Senin, 5 Desember 2022

Harga Kedelai Naik, Ukuran Tempe Diperkecil

Menteri Perdagangan (Mendag) RI Zulkifli Hasan didampingi Bupati Purbalingga Dyah Hayuning Pratiwi, menyambangi pedagang tahu dan tempe di Pasar Bukateja, terkait kenaikan harga kedelai Impor, Jumat (4/11/2022). (Amin Wahyudi/Serayunews)

Sekitar dua pekan terakhir harga kedelai mengalami kenaikan. Kondisi itu membuat para produsen tempe dan tahu memutar otak. Dalam menyiasatinya, ada produsen yang menaikkan harga jual ada juga yang mengurangi ukuran.


Purbalingga, serayunews.com 

Seorang pedagang tahu dan tempe di Pasar Bukateja yakni Kana menyampaikan, kenaikan sudah mulai terjadi sekitar dua pekan lalu. Sampai hari ini, harga kedelai impor yang dia pakai per kilogram mencapai Rp14.500.

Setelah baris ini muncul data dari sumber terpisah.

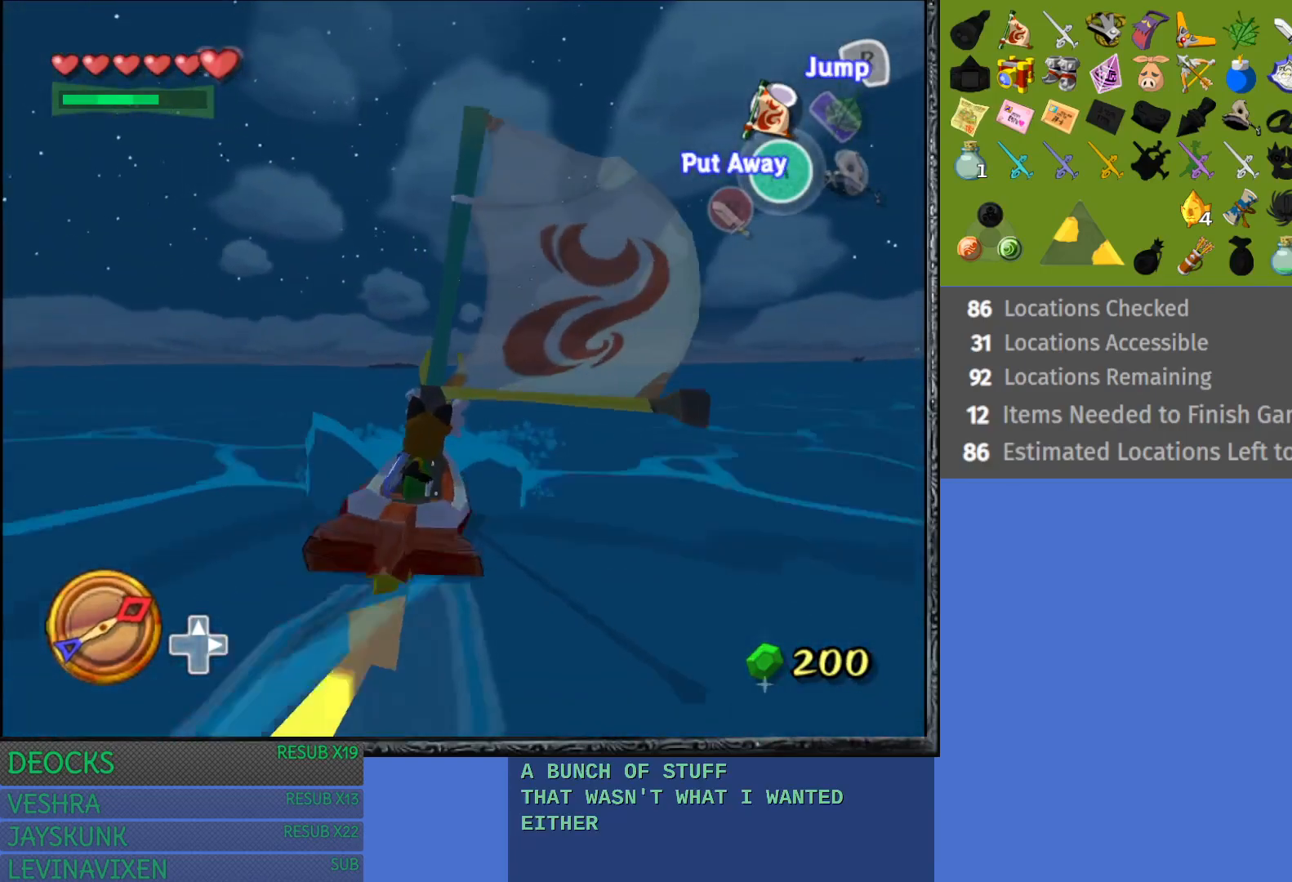
{"buttons": [], "left_stick": "center", "right_stick": "down", "events": []}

“Sejak dua minggu ini, mulai dari 10 ribu, 11 ribu, terus sekarang 14 ribu,” katanya, Jumat (4/11/2022).

Kenaikan harga kedelai, berdampak pada kenaikan harga tempe dan tahu. Produsen dan pedagang harus menyesuaikan kondisi. Sebab biaya produksi seperti sebelumnya.

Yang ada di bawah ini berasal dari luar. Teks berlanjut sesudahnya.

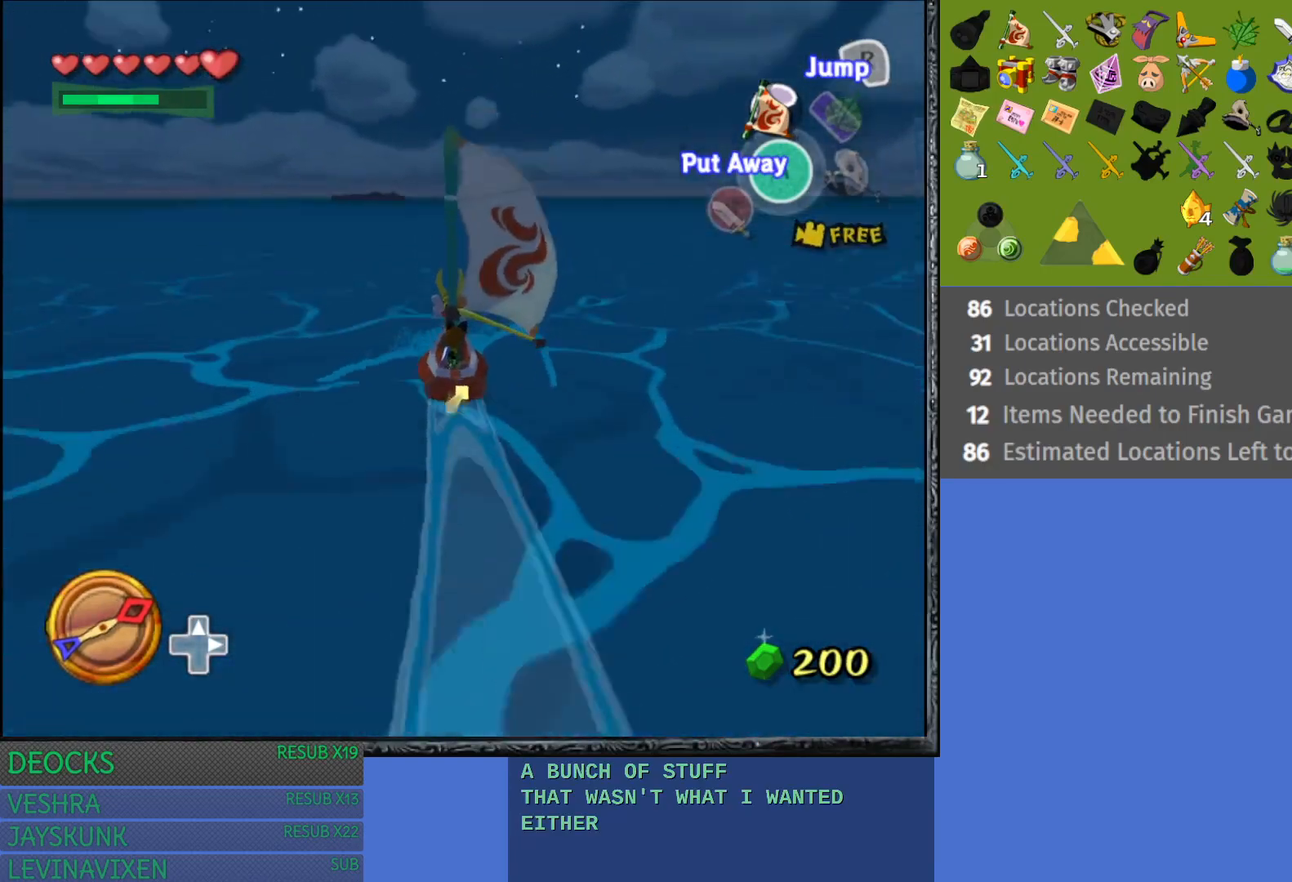
{"buttons": [], "left_stick": "center", "right_stick": "center", "events": [[17, "right_stick", "center"]]}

Di Pasar Bukateja, harga tempe dan tahu mengalami kenaikan sekitar Rp100 sampai Rp200. Sebelum ada kenaikan harga kedelai, harga satu tahu Rp400.

“Namun, setelah ada kenaikan terpaksa harga jual kami naikkan menjadi Rp500 per biji,” ujarnya.

Harap Harga Kedelai Turun

Sedangkan harga tempe, mengaku ada yang dinaikkan harganya. Tapi ada juga yang disiasati dengan memperkecil ukuran. Harga tempe sebelum kedelai naik harganya Rp1.000 dan saat ini dijual dengan harga Rp1.200.

“Ada juga yang kami naikkan, tapi ada juga harganya tidak naik tapi diperkecil ukuran tempe,” katanya.

Kana bersama para pedagang tahu tempe lainnya di Pasar Bukateja, Purbalingga berharap harga kedelai turun.

“Kami berharap kepada pemerintah turun tangan menurunkan harga kedelai impor, agar harganya turun,” kata dia.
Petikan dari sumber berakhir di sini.